___ TEXT EXTRACT ___

Our property is nestled just below the towering skyline and there is ample space and quiet for reflection near the creek. From the banks of the creek, you cannot detect how close you are to the city. Buffalo Bayou was a key waterway in the founding of Houston and continues to figure prominently in twenty-first century Houston. In the last three decades many organizations have pulled together to revitalize and transform Buffalo Bayou into a beautiful public greenspace and arts destination. Much of the work has been done on the west side of downtown and now this work is expanding eastward, and with this expansion the near Eastside is experiencing the beginnings of gentrification. Adolescents can see the benefits and negative impacts that growth can bring, arousing both optimism about the future and an awareness of the social responsibility they have to the economically disadvantaged population of long time residents who currently live in a food and retail desert and may soon be displaced because of rising property values and concurrent tax burdens.

Japhet Creek, one of the last remaining spring-fed creeks in Houston, flows directly into Buffalo Bayou, which meanders to the Turning Basin and Ship Channel, home to the Port of Houston. This affords the adolescent a unique grounding in a sense of place. From the early cotton, sugar and rice farming to the global trading hub and petrochemical industry of today, our adolescents investigate Houston’s origins from its humble beginnings to the grandeur of our twenty-firstst century city, which reaches to the exploration of space.

___ DATA PROVIDED ___

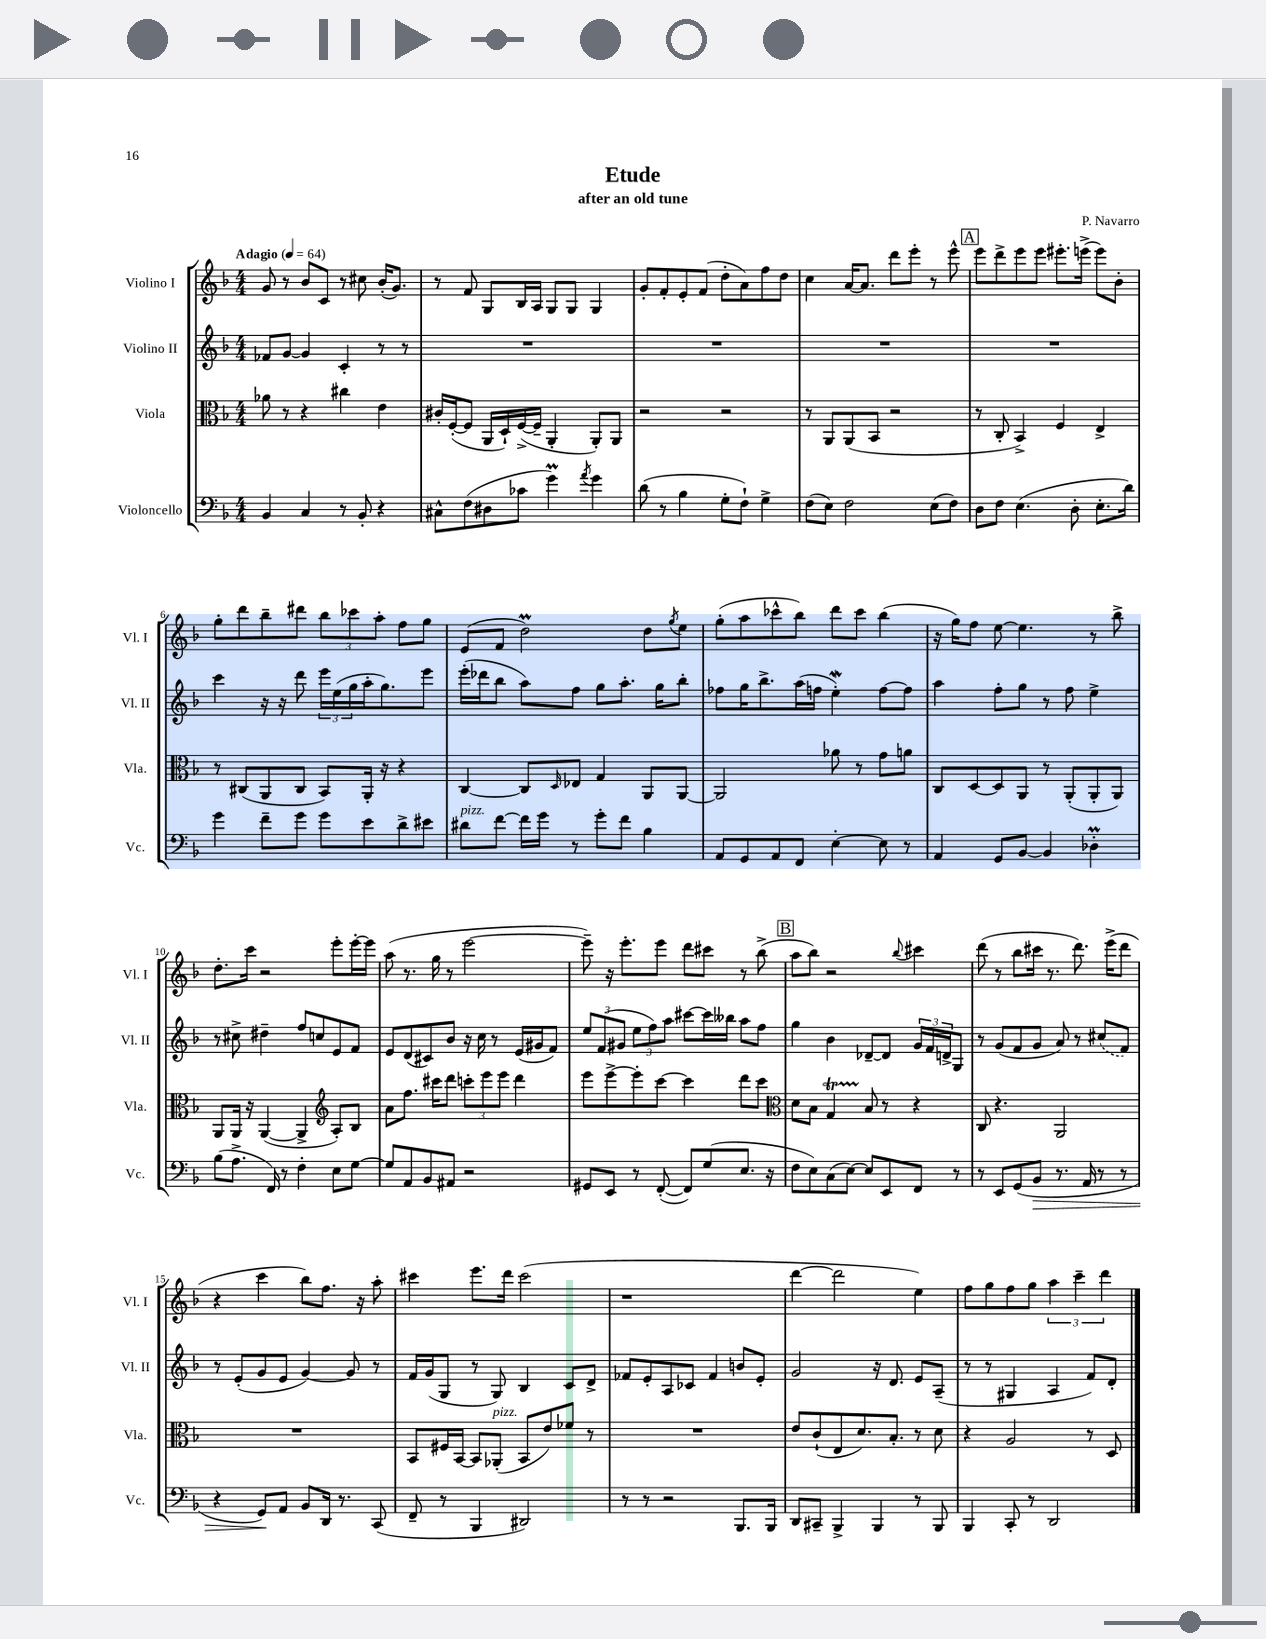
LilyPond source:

\header { title = "Etude" composer = "P. Navarro" subtitle = "after an old tune" }
<<
\new StaffGroup <<
\new Staff = "s0" \with { instrumentName = "Violino I" shortInstrumentName = "Vl. I" } {
    \clef treble \key f \major \numericTimeSignature \time 4/4 \tempo "Adagio" 4 = 64
    g'8 r8 bes'8 c'8 r8 cis''8 bes'16-.( g'8.) |
    r8 f'8 g8 bes16 a16 g8 g8 g4 |
    g'8-. f'8-. e'8-. f'8( d''8-. a'8) f''8 d''8 |
    c''4 a'16~ a'8. d'''8 e'''8-. r8 e'''8-^ |
    \mark \markup { \box "A" } e'''8 d'''8-> e'''8 e'''8 eis'''8.-. e'''16->( e'''8) bes'8-. |
    g''8-. d'''8 bes''8-- dis'''8 \tuplet 3/2 { bes''8 ces'''8 a''8-. } f''8 g''8 |
    e'8( f'8 d''2\prall) d''8 \acciaccatura { g''8 } e''8 |
    g''8-.( a''8 ces'''8-^ bes''8) d'''8 ces'''8 bes''4( |
    r16 g''16) f''8 e''8~ e''4. r8 bes''8-> |
    d''8.-. c'''16 r2 e'''8-. e'''16~-. e'''16 |
    a''8( r8. g''16 r8 e'''2~ |
    e'''8--) r16 e'''8.-. e'''8 d'''8 cis'''8 r8 bes''8->( |
    \mark \markup { \box "B" } a''8 bes''8) r2 \appoggiatura { bes''8 } cis'''4 |
    d'''8( r8 bes''8 cis'''16 r8. d'''8.) e'''16->( d'''8 |
    r4 c'''4 bes''8) f''8. r16 a''8-. |
    cis'''4 e'''8. d'''16 cis'''2( |
    r1 |
    d'''4~ d'''2 e''4) |
    f''8 g''8 f''8 g''8 \tuplet 3/2 { a''4 c'''4-- d'''4 } \bar "|." |
}
\new Staff = "s1" \with { instrumentName = "Violino II" shortInstrumentName = "Vl. II" } {
    \clef treble \key f \major \numericTimeSignature \time 4/4
    fes'8 g'8~ g'4 c'4-. r8 r8 |
    R1 |
    R1 |
    R1 |
    \mark \markup { \box "A" } R1 |
    c'''4 r16 r16 d'''8 \tuplet 3/2 { e'''16 e''16( g''16 } a''16-. g''8.) e'''8 |
    e'''16-.( des'''16 bes''8 a''8) f''8 g''8 a''8.-. g''16 bes''8-. |
    fes''8 g''16 bes''8.-> a''16( f''16 e''4-.\mordent) f''8~ f''8 |
    a''4 f''8-. g''8 r8 f''8 e''4-> |
    r8 cis''8-> dis''4-- f''8 c''8 e'8 f'8 |
    e'8 d'8( cis'8) bes'8 r16 c''16 r8 e'16( gis'16 f'8) |
    \tuplet 3/2 { e''8 f'8( gis'8 } \tuplet 3/2 { e''8 f''8) a''8 } cis'''8~ cis'''16 beses''16 a''8 f''8 |
    \mark \markup { \box "B" } g''4 bes'4 des'8~-- des'8 \tuplet 3/2 { g'16 f'16 d'16-> } g8 |
    r8 g'8( f'8 g'8 a'8) r8 \once \slurDashed cis''8( f'8) |
    r8 e'8-.( g'8 e'8 g'4~) g'8 r8 |
    f'16 g'16( g8 r8 g8) bes4 c'8 d'8-> |
    fes'8 e'8-. a8 ces'8 fes'4 b'8 e'8-. |
    g'2 r16 d'8. e'8 a8--( |
    r8 r8 gis4 a4 f'8) d'8-. \bar "|." |
}
\new Staff = "s2" \with { instrumentName = "Viola" shortInstrumentName = "Vla." } {
    \clef alto \key f \major \numericTimeSignature \time 4/4
    aes'8 r8 r4 cis''4 e'4 |
    cis'16-. f16~-.( f8 a,16 d16-!) f16~->( f16-- a,4-. a,8-.) a,8 |
    r2 r2 |
    r8 a,8 a,8( bes,8 r2 |
    \mark \markup { \box "A" } r8 c8-. bes,4->) f4 e4-> |
    r8 cis8( a,8 cis8 bes,8) a,16-. r16 r4 |
    c4~ c8 \grace { d16 } ees8 g4 a,8 a,8~ |
    a,2 aes'8 r8 g'8 a'8 |
    c8 d8~ d8 a,8 r8 a,8-.( a,8-. a,8) |
    a,8 a,16 r16 a,4~( a,4-> \clef treble a8-.) bes8 |
    a'8 f''8. cis'''16 d'''8 \tuplet 3/2 { c'''8-. e'''8 e'''8 } d'''4 |
    e'''8 e'''8~-> e'''8-. c'''8~ c'''4 d'''8 c'''8 |
    \mark \markup { \box "B" } \clef alto d'8 bes8 g4\startTrillSpan bes8\stopTrillSpan r8 r4 |
    c8 r4. a,2 |
    R1 |
    bes,8 fis16 bes,16~ bes,8 aes,8-.^\markup { \italic "pizz." }( bes,8 e'8) fes'8 r8 |
    R1 |
    e'8 c'8-!( e8 d'8.) bes8.-. r8 d'8 |
    r4 a2 r8 d8 \bar "|." |
}
\new Staff = "s3" \with { instrumentName = "Violoncello" shortInstrumentName = "Vc." } {
    \clef bass \key f \major \numericTimeSignature \time 4/4
    bes,4 c4 r8 bes,8-. r4 |
    cis8-^ f8( dis8 ces'8 g'4\prall) \acciaccatura { a'8 } g'4 |
    d'8( r8 bes4 g8-. f8-!) g4-> |
    f8( e8) f2 e8( f8) |
    \mark \markup { \box "A" } d8 f8 e4.( d8-. e8.-. d'16) |
    g'4 f'8-- g'8 g'8 e'8 d'8-> eis'8 |
    dis'8^\markup { \italic "pizz." } f'8~ f'16 g'16 r8 g'8-. f'8 bes4 |
    a,8 g,8 a,8 f,8 e4~-. e8 r8 |
    a,4 g,8 bes,8~ bes,4 des4-.\prall |
    bes8( a8.-> f,16) r8 f4-. e8 g8~ |
    g8 a,8 bes,8 ais,8 r2 |
    gis,8 e,8 r8 f,8~-.( f,8) g8( e8. r16 |
    \mark \markup { \box "B" } f8 e8) c8( e8~) e8 e,8 f,8 r8 |
    r8 e,8 g,8( bes,8\> r8. a,16 r8 r8 |
    r4 g,8\!) a,8 bes,8 d,16 r8. c,8( |
    f,8-- r8 bes,,4 dis,2) |
    r8 r8 r2 bes,,8. bes,,16 |
    d,8 cis,8-- bes,,4-> bes,,4 r8 bes,,8 |
    bes,,4 c,8-. r8 d,2 \bar "|." |
}
>>
>>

___

CHALLENGES:
(A) Rewrite the passage about Buffalo Bayou from "Japhet Creek, one" to "exploration of space.", swapping "Ship Channel" for "shipping channel".
(B) Write the next part of the passage about Buffalo Bayou, carrying on from its last sentence.

PER-TASK OUTPUTS:
(A)
Japhet Creek, one of the last remaining spring-fed creeks in Houston, flows directly into Buffalo Bayou, which meanders to the Turning Basin and shipping channel, home to the Port of Houston. This affords the adolescent a unique grounding in a sense of place. From the early cotton, sugar and rice farming to the global trading hub and petrochemical industry of today, our adolescents investigate Houston’s origins from its humble beginnings to the grandeur of our twenty-firstst century city, which reaches to the exploration of space.

(B)
Development: How do urban oral historians who reside in surrounding  urban neighborhoods help adolescent development?

We are inspired as we see the adolescents building their own community on this property and are certain that we are providing them with the most authentically prepared environment possible as the authentic oral historians Jim Ohmart and Eileen Hatcher, former property owners, aroused the history behind the neighborhood. Lastly a permaculture specialist brought out the need for land rehabilitation and water and soil intervention and conservation.



Urban programs innovated ideas that, when placed in a rural setting, were revisited and survived well: elements of humanities, emphasis on the seminar, the cabaret/coffee shop, the whole class council, mathematics, experience-based creative expression, key experiences, the adolescent three-period lesson, etc. In an evolutionary sense, the urban programs have had more time for curriculum focus simply because they do not have farms to tend. That freedom from practical chores makes the urban program a critical testing ground for new ideas that emerge from the land-based programs in a boarding school context and from revisiting Montessori’s ideas.

But the curriculum work must rally around common principles such as a list of agreed-upon essentials suggested above. What results would come from developing common principles from the start that are derived from Montessori writings?

1.      Urban and land-based programs would communicate without judgment.

2.      The land-based programs would provide a different prepared environment and community reflection that would add to the urban innovations. Conversely, urban settings could test their ideas in farm settings.

3.      The overarching Montessori theme of the relationship between nature and supra-nature (the human-built world) has rural and urban experiments that correspond.

4.      Urban programs and rural programs would provide critical mass for the “experiment for the experiment,” together creating a more significant sample for study and distillation of program design.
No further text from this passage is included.